I had met Simone at a summer job in July 1986, the year before Anna’s birth. We were both working at a call centre for British tourists who run into difficulties abroad. We the staff, most of us language students, would liaise with the local services overseas. We would speak French, Spanish or Italian on the tourists’ behalf whenever their rental car had a prang or someone broke a leg. Simone had finished her degree and was about to take up a one-year teaching position at the University of Perpignan, in the south of France. I had completed two of the three years of my English degree at Oxford, and was disaffected. I couldn’t engage. My plan – my non-plan – was to throw in the towel.

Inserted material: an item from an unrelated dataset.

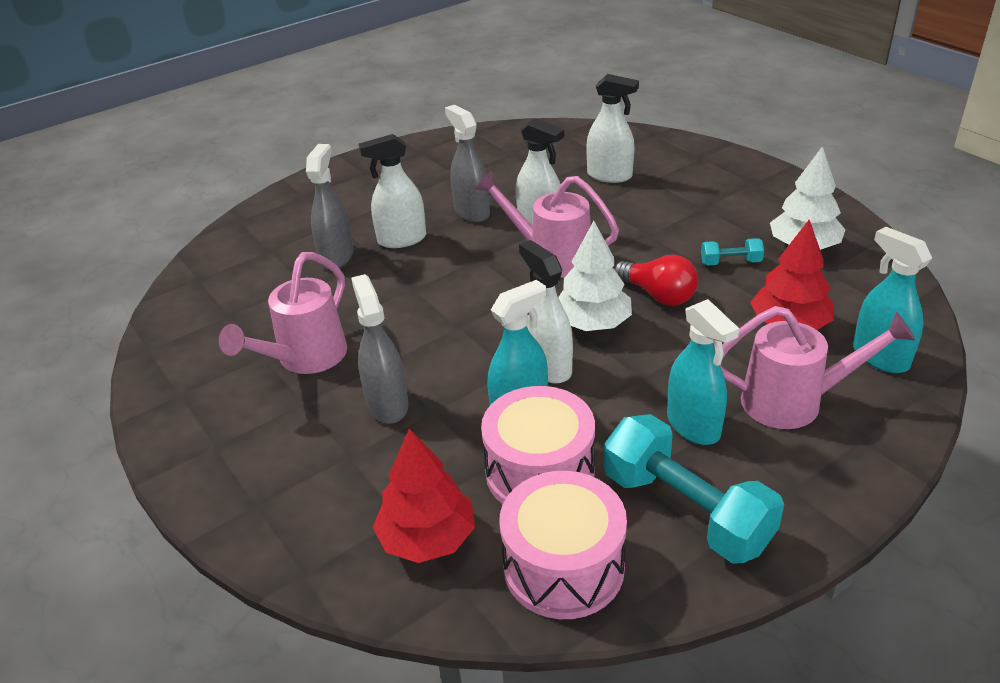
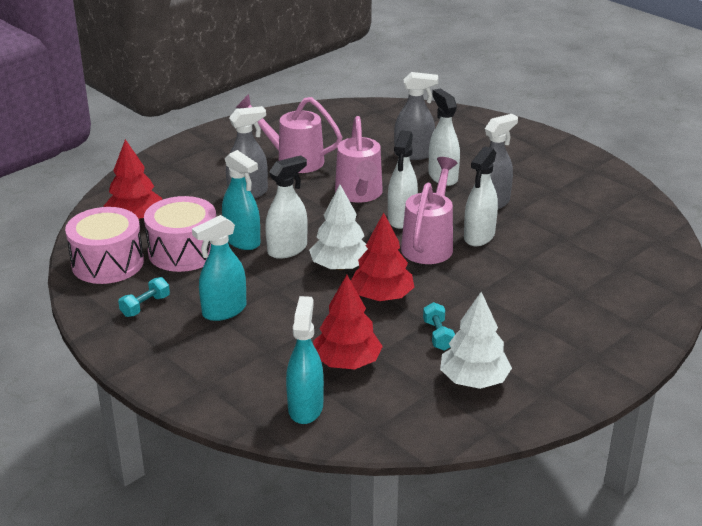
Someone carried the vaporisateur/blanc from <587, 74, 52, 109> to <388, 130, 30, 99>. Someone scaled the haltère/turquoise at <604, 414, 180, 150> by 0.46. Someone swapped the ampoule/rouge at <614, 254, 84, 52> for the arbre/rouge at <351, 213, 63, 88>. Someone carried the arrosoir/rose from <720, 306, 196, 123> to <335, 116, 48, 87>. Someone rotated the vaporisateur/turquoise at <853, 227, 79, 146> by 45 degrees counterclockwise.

There was another reason for my lowness. Some months earlier, I had broken up with my girlfriend of three years, Astrid. Actually, she had broken up with me, and I was still smarting. In an old Mini, Astrid drove down from Birmingham to Oxford with her identical twin sister to deliver the news. We faced off like actors on set in my high-ceilinged ground-floor room, with me trying to persuade her to stay. While the sister waited in the car, we had the best sex that we had ever had. The sex didn’t change her mind. It was a closing ceremony.

I wanted a girlfriend to fill the gap. To redeem myself, in fact. When Astrid left me it felt like I had failed. By finding somebody else, I would prove that I wasn’t a failure. I would show Astrid that I was a worthy boyfriend and that she had made a terrible mistake. And so I dated a physiotherapist who had done an ultrasound on my knee after I’d dislocated it, not for the first time, playing cricket. It was the reactivation of a longstanding injury – no pun intended – which, later in life, would make it impossible for me to walk down stairs without pain. I sat in my underwear at the John Radcliffe Infirmary as she smeared the paste around my patella. She pressed the cold metal head against my skin. We caught each other’s eye. But when I cooked her dinner, she claimed to have had a big lunch and left most of it. That seemed to stand for something. We didn’t see each other again.

Earlier that term there had been a party in the house, in my friend Simon’s room next door to mine. I had been dancing with Elizabeth, Simon’s supposed girlfriend. After the party had wound down and I had gone back to my room, she knocked on my door and got into my bed. I told her that I couldn’t betray Simon. Once I had denied her three times, she walked out and wouldn’t speak to me again. She left her sweater in my room, an oversized magenta V-neck by Oscar de la Renta that I kept for years.